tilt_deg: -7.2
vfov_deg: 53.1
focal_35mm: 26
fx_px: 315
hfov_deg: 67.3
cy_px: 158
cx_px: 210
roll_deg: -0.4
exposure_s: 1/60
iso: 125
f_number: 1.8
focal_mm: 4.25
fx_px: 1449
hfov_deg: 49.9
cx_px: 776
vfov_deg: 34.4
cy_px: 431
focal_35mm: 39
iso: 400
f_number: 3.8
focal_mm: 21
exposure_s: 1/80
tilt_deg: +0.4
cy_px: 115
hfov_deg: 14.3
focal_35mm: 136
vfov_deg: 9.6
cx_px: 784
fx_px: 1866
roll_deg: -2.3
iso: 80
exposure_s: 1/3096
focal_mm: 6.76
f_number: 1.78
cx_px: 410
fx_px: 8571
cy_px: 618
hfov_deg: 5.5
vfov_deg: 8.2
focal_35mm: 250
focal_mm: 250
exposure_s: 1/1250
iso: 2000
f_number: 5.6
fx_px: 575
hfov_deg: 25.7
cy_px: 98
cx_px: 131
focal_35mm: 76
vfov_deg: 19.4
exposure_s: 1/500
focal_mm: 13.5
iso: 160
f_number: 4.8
____________
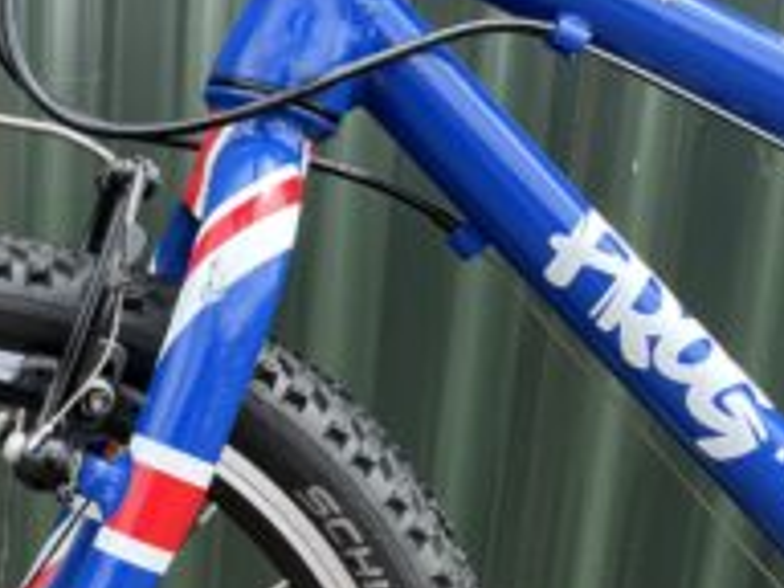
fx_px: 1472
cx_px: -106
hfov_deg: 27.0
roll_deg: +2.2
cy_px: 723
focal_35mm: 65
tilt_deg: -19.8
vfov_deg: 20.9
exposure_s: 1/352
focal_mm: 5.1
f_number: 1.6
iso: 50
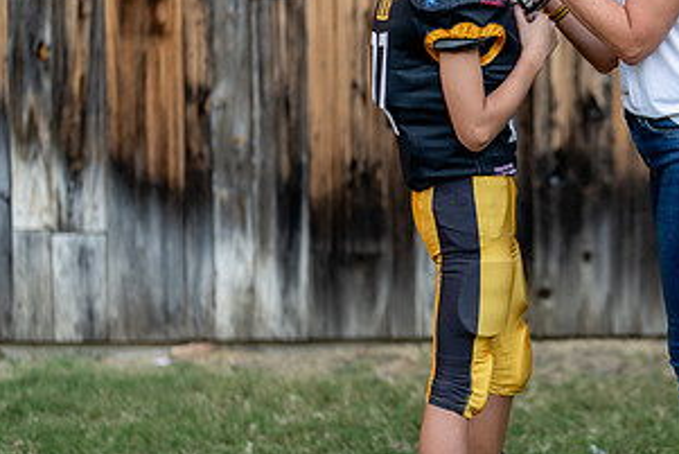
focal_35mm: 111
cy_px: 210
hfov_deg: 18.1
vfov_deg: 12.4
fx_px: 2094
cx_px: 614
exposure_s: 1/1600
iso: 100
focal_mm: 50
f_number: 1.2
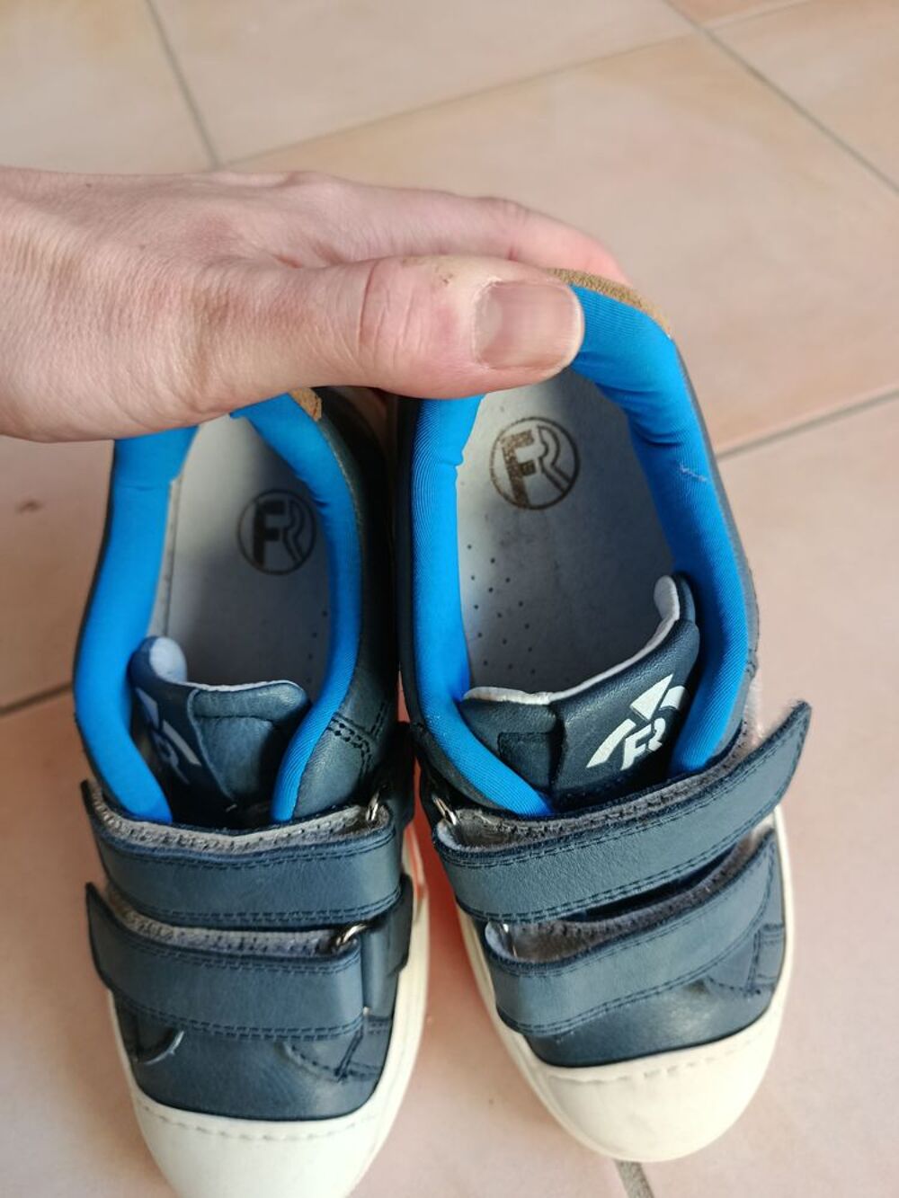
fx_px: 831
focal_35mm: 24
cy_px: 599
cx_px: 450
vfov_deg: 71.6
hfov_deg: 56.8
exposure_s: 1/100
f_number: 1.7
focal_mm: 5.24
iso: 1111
____________
Exercise instructions:
In the records above, the line with "tilt_deg: +0.4" marks the start and the line with "f_number: 4.8" marks the end; copy that stretch exactly, both lines included, and nothing else.

Exercise result:
tilt_deg: +0.4
cy_px: 115
hfov_deg: 14.3
focal_35mm: 136
vfov_deg: 9.6
cx_px: 784
fx_px: 1866
roll_deg: -2.3
iso: 80
exposure_s: 1/3096
focal_mm: 6.76
f_number: 1.78
cx_px: 410
fx_px: 8571
cy_px: 618
hfov_deg: 5.5
vfov_deg: 8.2
focal_35mm: 250
focal_mm: 250
exposure_s: 1/1250
iso: 2000
f_number: 5.6
fx_px: 575
hfov_deg: 25.7
cy_px: 98
cx_px: 131
focal_35mm: 76
vfov_deg: 19.4
exposure_s: 1/500
focal_mm: 13.5
iso: 160
f_number: 4.8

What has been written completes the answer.